The privately held French group with interests in bulk agricultural commodities, telecommunications, shipping and real estate, also agreed under the letter of intent to subscribe for common shares of Baja in a proposed future financing and made good on that commitment in November 2010 when it acquired 36 million of Baja’s common shares at a price of $1.10 apiece.

“The letter of credit was to be the last increment of an overrun facility that would be used if and when required,” Tom Ogryzlo, Baja’s interim chief executive officer, explains in a telephone interview. “I think they have concerns at this point in time with the current cost overruns we would be able to use that US$35 million.”

But Ogryzlo, a director at Baja who took the helm of the company after the resignation of John Greenslade on May 14, added that the junior couldn’t consider accessing the US$35 million letter of credit until it has the other financing it needs to continue the project.

Baja announced today that it had funded a US$21 million cash call to shareholders that will enable it to continue its current level of critical path activities, including work on the project’s copper circuits. It also obtained a 45-day standstill agreement from lenders.
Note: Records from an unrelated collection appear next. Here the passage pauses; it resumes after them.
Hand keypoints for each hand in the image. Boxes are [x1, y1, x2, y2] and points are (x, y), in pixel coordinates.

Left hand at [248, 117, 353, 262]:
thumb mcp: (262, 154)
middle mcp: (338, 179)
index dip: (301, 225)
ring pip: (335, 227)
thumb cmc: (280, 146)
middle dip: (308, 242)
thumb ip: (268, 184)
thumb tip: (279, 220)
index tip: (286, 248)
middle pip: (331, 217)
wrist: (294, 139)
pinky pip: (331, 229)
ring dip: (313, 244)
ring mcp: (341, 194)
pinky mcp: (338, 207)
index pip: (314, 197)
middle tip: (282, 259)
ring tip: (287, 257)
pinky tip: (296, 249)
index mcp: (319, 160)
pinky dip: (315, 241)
“It’s all part of the same process,” Ogryzlo explained. “We didn’t want to proceed [with the cash call] if the banks didn’t agree to a standstill agreement.”
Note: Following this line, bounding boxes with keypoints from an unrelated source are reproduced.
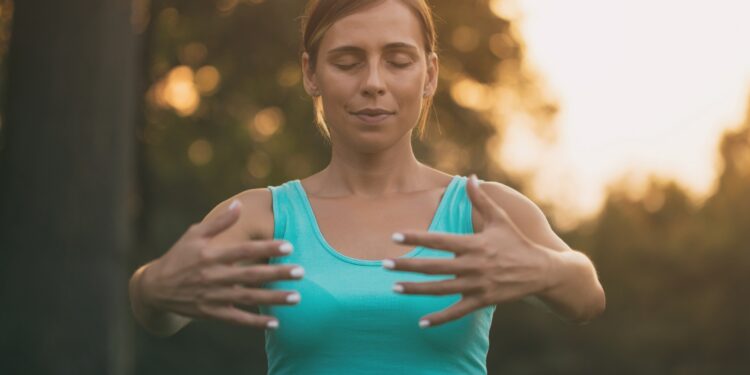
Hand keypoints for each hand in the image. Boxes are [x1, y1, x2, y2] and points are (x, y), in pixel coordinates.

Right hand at [139, 200, 303, 328]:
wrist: (155, 289)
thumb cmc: (179, 256)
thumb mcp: (194, 235)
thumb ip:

The cash call “is coming out from cash we had in our treasury and the Koreans continued support of the project,” Ogryzlo added. A consortium of Korean industrial companies owns 30% of the Boleo project and Baja owns the remainder.

When asked whether the Korean consortium might be interested in upping its stake in the project, Ogryzlo confirmed that the question had been put to them, but that everyone is waiting to see what the final conclusions will be of an engineering report on the project that is being conducted by SRK Consulting. “Potential investors and others are going to be extremely interested in the conclusions of that report, and the Koreans are certainly one of them,” he said.

Ogryzlo also noted that Baja has signed a number of confidentiality agreements. “Of course you never can tell whether people are just kicking the tires, or how serious they are, but some of them seem genuinely interested.”

He also confirmed that Baja has engaged BMO Capital Markets to look into funding solutions, and believes recommendations should be forthcoming by early July. “There’s no way we could have a deal in place by that time, but we could have a good strong MOU to serve as a basis for bridge financing in the interim,” he speculates.

When asked if he would consider taking on the job of CEO at Baja permanently, Ogryzlo said no. “I’ve got a limited shelf life,” he replied. “A few months are okay but I really have other things I need to do.”

Financing for the Boleo project was based on a 2010 projected go forward funding requirement of US$1.143 billion. The funding shortfall of US$246 million was estimated after considering existing cost overrun facilities of US$100 million and approximate cost contingencies of US$54 million, suggesting a total estimated cost overrun of closer to US$400 million.

The project had been scheduled for copper commissioning in 2012 with copper production in the first half of 2013.

Boleo has an estimated mine life of 23 years and during its first six years of production is forecast to produce 125 million lb of copper annually at a copper grade of above 2%, along with 3.7 million lb of cobalt and 55.8 million lb of zinc sulphide.

In years seven through 23, Boleo is forecast to turn out about 84 million lb of copper a year at an average grade of 1.33%, in addition to 3.6 million lb of cobalt and 65 million lb of zinc sulphide.

At press time in Toronto Baja was trading at 22¢ within a 52-week trading range of 15¢-$1.28 per share. The company has about 340 million shares outstanding.